More than one way to skin a cat

OLYMPUS DIGITAL CAMERA

The Swedish Comics Association promotes Swedish comics and comic artists and organises exhibitions and prizes and such events, as well as comics education. I was very pleased when the multi-talented Lisa Scott, the project manager of the association, asked me to run three workshops for children in their bookshop and exhibition space Rum för Serier.

The workshop was aimed at children aged 7 to 10 and ran consecutively for three days during the October holiday week in 2017.

You never quite know how these things are going to pan out, until you actually get started. It was a small group, never more than nine young comic artists, all girls apart from one lone lad.  Bebopalula, were they focused – at the door 15 minutes early, brandishing sharped pencils. And they knew their stuff too.

We drew. A lot.

OLYMPUS DIGITAL CAMERA

Feelings

 

OLYMPUS DIGITAL CAMERA

The story of the tree monster

OLYMPUS DIGITAL CAMERA

Some worked in black and white

Some worked with colour

Some worked with colour

Over the three days, we tried out several drawing and storytelling exercises, including getting up and stretching, to prevent that “frozen at my desk” feeling. We did some figure drawing.

Drawing with model

OLYMPUS DIGITAL CAMERA

We told a lot of stories – in words and pictures –  and we could have gone on for weeks.

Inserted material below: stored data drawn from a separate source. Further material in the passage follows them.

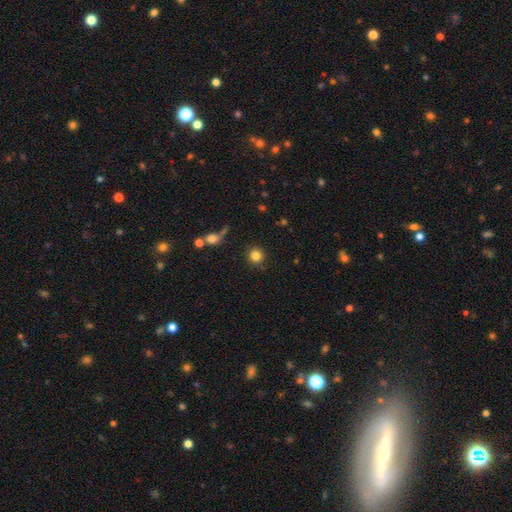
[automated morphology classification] smooth 83%, star or artifact 11%, featured or disk 6%. Down the decision tree: how rounded — round (93%); merging — none (85%).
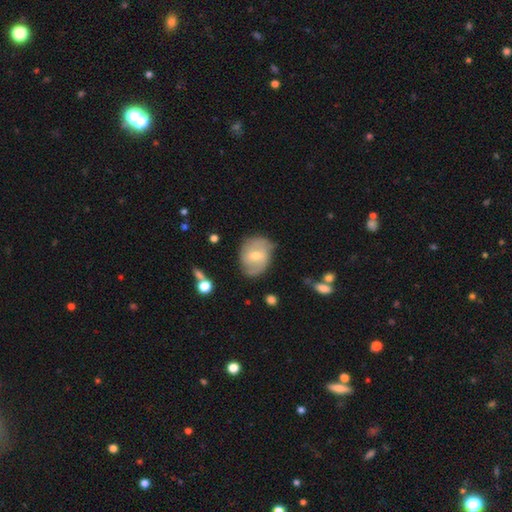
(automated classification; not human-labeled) Smooth or featured? Predicted: featured or disk (p=0.61). Edge-on disk? Predicted: no (p=0.96). Bar? Predicted: weak (p=0.51). Spiral arms? Predicted: yes (p=0.79). Bulge size? Predicted: moderate (p=0.60). Merging? Predicted: none (p=0.69).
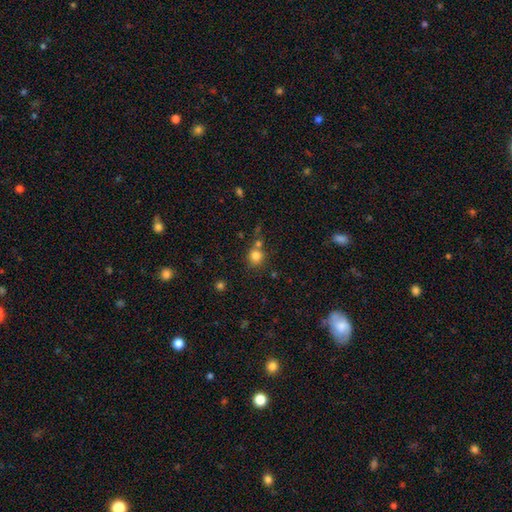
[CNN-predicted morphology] Smooth or featured: smooth — 81% (star or artifact — 13%)
How rounded: round — 89% (in between — 10%)
Merging: none — 63% (merger — 23%)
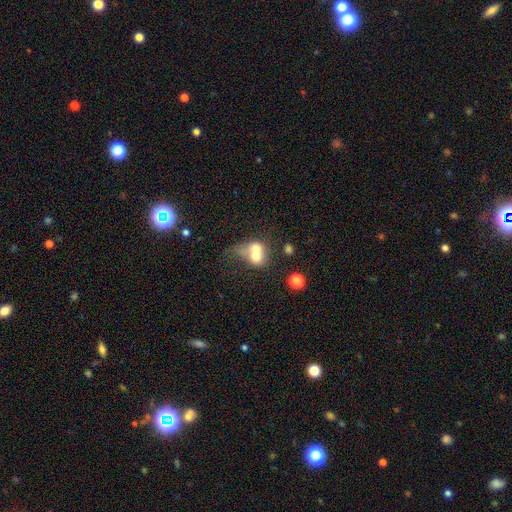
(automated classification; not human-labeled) Smooth or featured: smooth — 62% (featured or disk — 28%)
How rounded: round — 58% (in between — 40%)
Merging: merger — 73% (none — 13%)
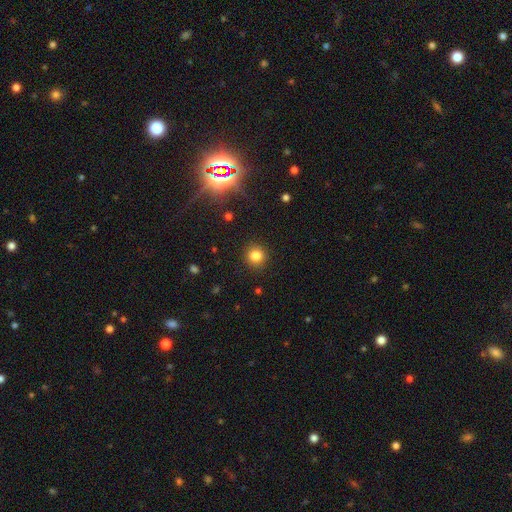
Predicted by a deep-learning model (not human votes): Overall: smooth (82%). How rounded: round (91%). Merging: none (90%).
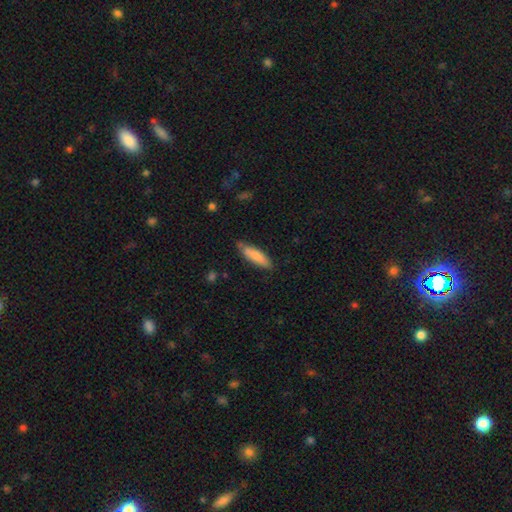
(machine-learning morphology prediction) Smooth or featured? smooth (83%)
How rounded? cigar-shaped (63%)
Merging? none (74%)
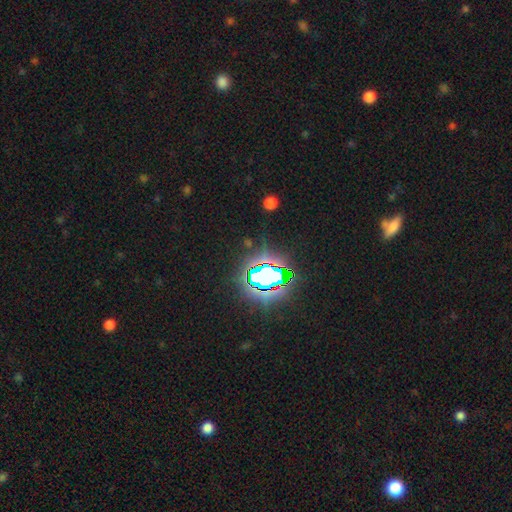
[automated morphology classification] This appears to be a star or artifact, not a galaxy (81%).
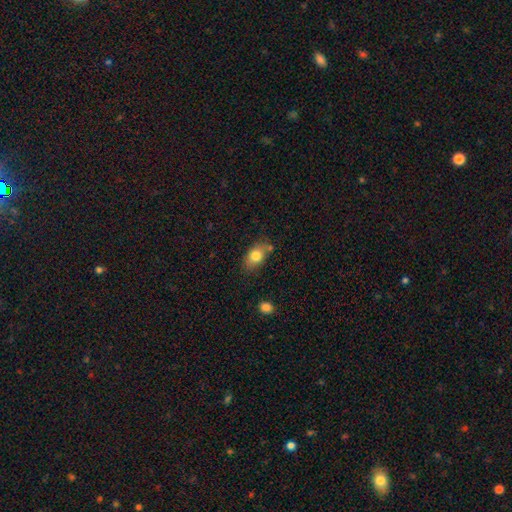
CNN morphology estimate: Smooth or featured? smooth (79%)
How rounded? in between (83%)
Merging? none (71%)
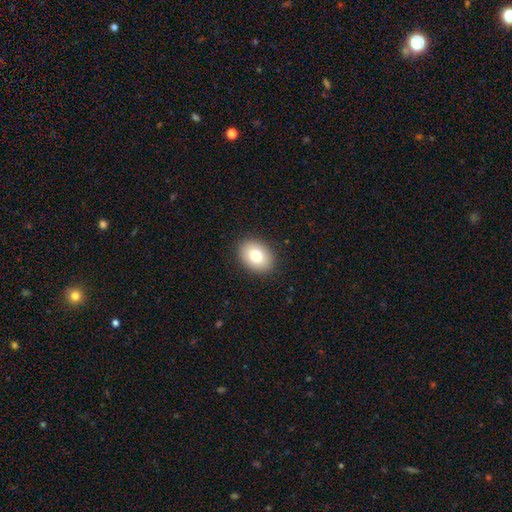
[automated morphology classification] Q: Smooth or featured?
A: smooth (81%); runner-up: featured or disk (10%)
Q: How rounded?
A: in between (70%); runner-up: round (29%)
Q: Merging?
A: none (89%); runner-up: minor disturbance (8%)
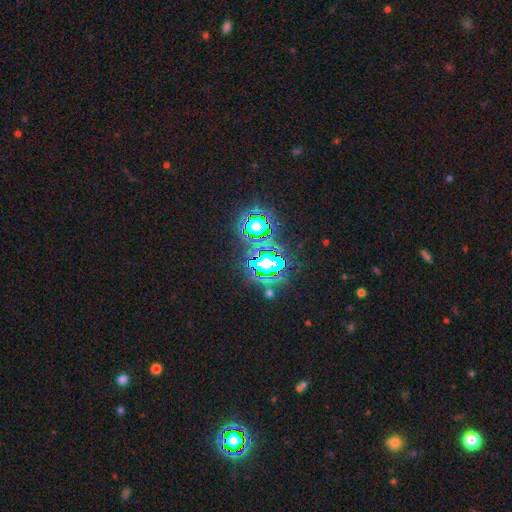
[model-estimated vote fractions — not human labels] Q: Smooth or featured?
A: star or artifact (73%); runner-up: smooth (17%)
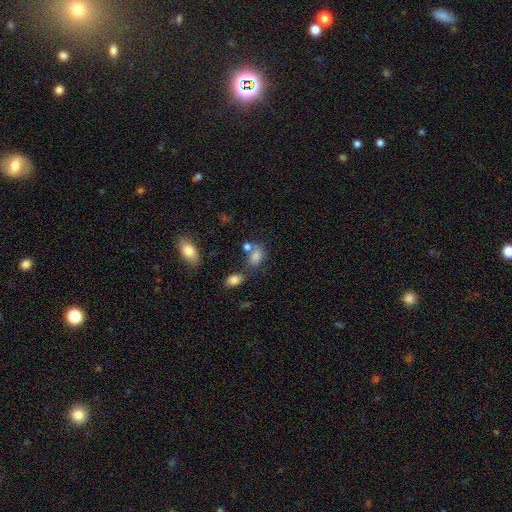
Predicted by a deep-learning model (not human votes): A smooth galaxy with no disk features (80%) that is in between round and cigar-shaped (80%). Merging: none (45%).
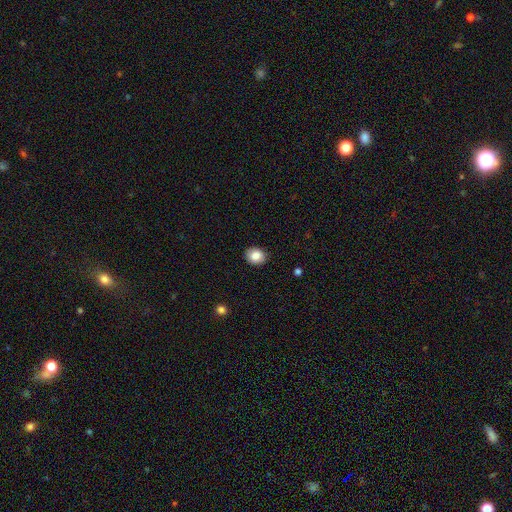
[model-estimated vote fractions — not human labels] smooth 85%, star or artifact 8%, featured or disk 7%. Down the decision tree: how rounded — round (62%); merging — none (89%).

At the Hamburg Comic Festival from 5th to 8th October 2017, I attended a great talk by Jillian Tamaki where she commented “there’s more than one way to skin a cat” with regard to making comics. And it’s true. There are no comic police (except in your own head). You have to find your own way to draw comics. And – no great surprise – you learn that by drawing comics. Which my young comics artists reminded me – and then some.